Amid concern about the rapidly increasing number of coronavirus cases and overcrowding of hospitals, the cabinet has decided to bring the press conference that was previously scheduled for next Friday forward to next Tuesday.
And this could mean — you guessed it — new measures are in the works.
Remember that time the government told us that there would be no new measures because a coronavirus ticket would be required to enter various indoor venues such as restaurants, bars, and theatres?
What new measures will we see?
At this point, the outgoing minister of health, Hugo de Jonge doesn’t know (or doesn’t want to say) what the new measures will be. Before they tell us anything, the cabinet is waiting for advice from the Outbreak Management Team (OMT).
This advice was due to be delivered on Friday but has been brought forward because the numbers are rising too quickly. 🌡
However, according to De Jonge, the government wants to avoid a situation in which difficult choices have to be made at hospital gates — namely who will be admitted and who won’t. 👀 As a result, the cabinet is faced with the difficult decision of imposing measures on specific groups, or society as a whole.
Unvaccinated people are the greatest risk
De Jonge has said that “unvaccinated people are at the greatest risk of becoming infected and infecting others”, and that it is mainly unvaccinated people who are being admitted to hospitals. As a result, he added that “the measures we have to take also have to do justice to that analysis.”
More thorough checking of QR codes
A member of the OMT Marc Bonten tells RTL Nieuws that he wants the coronavirus measures advised to the cabinet by the OMT to be better enforced. For example, he would like to see the checking of QR codes carried out more consistently. Let’s be honest, how many times have you actually had your QR code checked at an indoor venue?
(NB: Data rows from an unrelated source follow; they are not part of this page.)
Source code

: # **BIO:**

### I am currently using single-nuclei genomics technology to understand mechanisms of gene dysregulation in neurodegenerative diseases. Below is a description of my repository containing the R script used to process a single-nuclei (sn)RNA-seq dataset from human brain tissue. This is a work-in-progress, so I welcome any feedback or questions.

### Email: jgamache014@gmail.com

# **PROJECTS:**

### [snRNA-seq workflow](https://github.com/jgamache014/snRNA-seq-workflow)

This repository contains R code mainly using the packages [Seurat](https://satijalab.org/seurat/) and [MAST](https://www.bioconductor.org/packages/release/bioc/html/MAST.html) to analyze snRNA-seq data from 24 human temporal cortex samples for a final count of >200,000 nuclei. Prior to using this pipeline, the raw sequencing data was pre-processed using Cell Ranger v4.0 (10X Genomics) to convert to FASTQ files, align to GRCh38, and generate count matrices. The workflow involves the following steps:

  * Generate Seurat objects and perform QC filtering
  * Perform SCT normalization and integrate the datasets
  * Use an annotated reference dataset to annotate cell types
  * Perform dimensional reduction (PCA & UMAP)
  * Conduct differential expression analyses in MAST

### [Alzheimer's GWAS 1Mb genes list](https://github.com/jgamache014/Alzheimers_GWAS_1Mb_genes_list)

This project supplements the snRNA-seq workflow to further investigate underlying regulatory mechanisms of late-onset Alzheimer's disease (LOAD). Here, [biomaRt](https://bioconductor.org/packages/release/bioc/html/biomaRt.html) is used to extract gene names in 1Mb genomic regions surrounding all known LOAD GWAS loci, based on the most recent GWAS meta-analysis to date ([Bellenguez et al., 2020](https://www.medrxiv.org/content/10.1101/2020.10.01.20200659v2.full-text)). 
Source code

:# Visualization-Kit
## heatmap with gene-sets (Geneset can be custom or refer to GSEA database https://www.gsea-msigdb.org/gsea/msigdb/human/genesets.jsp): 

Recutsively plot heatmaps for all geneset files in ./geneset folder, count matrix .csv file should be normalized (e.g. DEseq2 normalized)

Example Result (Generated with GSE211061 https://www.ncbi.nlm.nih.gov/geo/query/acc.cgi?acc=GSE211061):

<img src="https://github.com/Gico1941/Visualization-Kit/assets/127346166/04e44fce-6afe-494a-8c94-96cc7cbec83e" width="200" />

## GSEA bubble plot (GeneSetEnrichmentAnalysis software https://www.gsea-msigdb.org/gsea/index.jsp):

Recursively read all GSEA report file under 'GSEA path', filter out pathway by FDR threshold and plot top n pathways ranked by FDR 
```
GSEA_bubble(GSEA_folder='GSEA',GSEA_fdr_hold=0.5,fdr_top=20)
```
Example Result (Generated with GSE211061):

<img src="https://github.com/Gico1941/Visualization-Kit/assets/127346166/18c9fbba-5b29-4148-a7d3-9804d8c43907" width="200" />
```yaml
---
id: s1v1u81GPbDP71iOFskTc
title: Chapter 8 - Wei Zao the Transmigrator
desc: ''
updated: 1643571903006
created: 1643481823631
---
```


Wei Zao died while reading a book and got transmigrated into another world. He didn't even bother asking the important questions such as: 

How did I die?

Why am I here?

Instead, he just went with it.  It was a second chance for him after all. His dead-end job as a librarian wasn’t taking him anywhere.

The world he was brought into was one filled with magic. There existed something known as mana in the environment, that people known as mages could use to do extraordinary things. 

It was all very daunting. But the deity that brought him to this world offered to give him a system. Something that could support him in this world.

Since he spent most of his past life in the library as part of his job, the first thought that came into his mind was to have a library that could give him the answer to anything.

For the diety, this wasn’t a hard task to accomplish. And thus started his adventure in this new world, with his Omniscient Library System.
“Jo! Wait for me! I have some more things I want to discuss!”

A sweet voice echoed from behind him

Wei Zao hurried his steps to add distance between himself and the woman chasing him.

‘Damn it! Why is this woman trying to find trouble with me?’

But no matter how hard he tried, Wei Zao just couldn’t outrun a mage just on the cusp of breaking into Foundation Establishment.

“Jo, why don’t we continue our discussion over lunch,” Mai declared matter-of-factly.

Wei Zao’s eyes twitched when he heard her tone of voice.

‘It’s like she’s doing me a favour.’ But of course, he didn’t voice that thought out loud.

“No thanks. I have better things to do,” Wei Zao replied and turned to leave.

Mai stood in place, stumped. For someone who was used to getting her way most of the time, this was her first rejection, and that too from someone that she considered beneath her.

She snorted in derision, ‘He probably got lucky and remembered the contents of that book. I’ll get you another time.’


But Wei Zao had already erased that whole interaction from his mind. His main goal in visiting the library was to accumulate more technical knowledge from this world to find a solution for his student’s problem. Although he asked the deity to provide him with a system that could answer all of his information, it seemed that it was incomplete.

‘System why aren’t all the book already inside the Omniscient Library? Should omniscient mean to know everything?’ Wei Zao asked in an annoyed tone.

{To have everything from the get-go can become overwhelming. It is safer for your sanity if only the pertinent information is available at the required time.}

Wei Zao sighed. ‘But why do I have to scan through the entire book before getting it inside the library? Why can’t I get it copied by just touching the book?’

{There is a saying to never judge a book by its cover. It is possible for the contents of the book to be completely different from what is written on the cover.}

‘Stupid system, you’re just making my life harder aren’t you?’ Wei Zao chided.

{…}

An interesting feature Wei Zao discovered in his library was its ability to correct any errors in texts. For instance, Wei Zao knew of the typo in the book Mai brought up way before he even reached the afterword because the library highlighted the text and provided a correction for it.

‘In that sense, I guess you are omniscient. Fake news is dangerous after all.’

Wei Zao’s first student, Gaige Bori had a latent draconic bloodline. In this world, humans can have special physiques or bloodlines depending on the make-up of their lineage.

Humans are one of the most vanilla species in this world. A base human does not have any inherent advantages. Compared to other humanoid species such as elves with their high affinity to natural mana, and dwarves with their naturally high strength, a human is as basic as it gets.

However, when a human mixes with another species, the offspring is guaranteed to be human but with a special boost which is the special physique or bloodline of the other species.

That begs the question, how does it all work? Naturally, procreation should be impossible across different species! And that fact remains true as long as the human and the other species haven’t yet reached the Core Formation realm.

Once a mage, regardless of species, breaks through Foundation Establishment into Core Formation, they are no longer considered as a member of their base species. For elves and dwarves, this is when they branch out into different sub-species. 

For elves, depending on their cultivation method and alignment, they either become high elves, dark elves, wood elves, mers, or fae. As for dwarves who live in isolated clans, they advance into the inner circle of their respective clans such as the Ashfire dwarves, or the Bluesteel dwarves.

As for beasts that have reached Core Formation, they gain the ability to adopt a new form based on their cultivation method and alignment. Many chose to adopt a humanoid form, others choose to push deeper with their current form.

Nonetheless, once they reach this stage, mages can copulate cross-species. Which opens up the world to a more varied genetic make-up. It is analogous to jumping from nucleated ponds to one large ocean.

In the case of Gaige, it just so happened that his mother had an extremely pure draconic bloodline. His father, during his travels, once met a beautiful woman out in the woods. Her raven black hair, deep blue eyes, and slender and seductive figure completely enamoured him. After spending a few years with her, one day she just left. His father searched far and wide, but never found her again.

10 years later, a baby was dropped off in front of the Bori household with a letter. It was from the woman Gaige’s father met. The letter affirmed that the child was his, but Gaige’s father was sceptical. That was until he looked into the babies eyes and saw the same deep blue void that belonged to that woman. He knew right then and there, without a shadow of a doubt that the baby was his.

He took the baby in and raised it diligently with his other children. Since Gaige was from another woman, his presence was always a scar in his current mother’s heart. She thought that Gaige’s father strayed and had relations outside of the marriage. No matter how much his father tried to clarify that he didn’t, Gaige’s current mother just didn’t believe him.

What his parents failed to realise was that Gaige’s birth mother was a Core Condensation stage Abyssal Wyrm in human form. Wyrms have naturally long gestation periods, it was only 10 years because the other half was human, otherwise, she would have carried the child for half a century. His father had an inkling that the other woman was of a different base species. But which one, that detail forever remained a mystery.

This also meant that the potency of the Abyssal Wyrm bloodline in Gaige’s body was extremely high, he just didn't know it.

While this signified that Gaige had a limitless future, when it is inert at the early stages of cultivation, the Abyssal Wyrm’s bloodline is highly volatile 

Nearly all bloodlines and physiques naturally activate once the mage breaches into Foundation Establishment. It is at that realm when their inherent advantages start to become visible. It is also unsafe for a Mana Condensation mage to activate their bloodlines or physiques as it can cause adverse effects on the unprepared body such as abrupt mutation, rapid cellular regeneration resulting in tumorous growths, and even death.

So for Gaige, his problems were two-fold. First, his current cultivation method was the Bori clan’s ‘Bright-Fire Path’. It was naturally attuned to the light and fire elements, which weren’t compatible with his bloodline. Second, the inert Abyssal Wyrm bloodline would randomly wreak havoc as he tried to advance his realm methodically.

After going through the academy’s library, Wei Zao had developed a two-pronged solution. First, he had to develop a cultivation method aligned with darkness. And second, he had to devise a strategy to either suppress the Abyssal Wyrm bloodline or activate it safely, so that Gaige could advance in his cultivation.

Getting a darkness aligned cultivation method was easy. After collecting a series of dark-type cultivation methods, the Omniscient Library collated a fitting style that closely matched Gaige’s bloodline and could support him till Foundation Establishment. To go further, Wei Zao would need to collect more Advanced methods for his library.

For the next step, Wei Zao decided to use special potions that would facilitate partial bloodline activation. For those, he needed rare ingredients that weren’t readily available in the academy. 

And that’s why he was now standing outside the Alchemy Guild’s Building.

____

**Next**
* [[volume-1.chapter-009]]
Other new measures may include specific advice for people who have not been vaccinated.
These measures have been deemed necessary as the number of hospital admissions is now comparable to the situation in May — we’ve taken one step forward and two steps back.
In concrete terms, the intensive care unit in Tiel, for example, is almost full again, while on Saturday a hospital in the Hague had to temporarily stop admitting patients to prevent overcrowding. Ambulances were instructed to take patients to other hospitals in the region.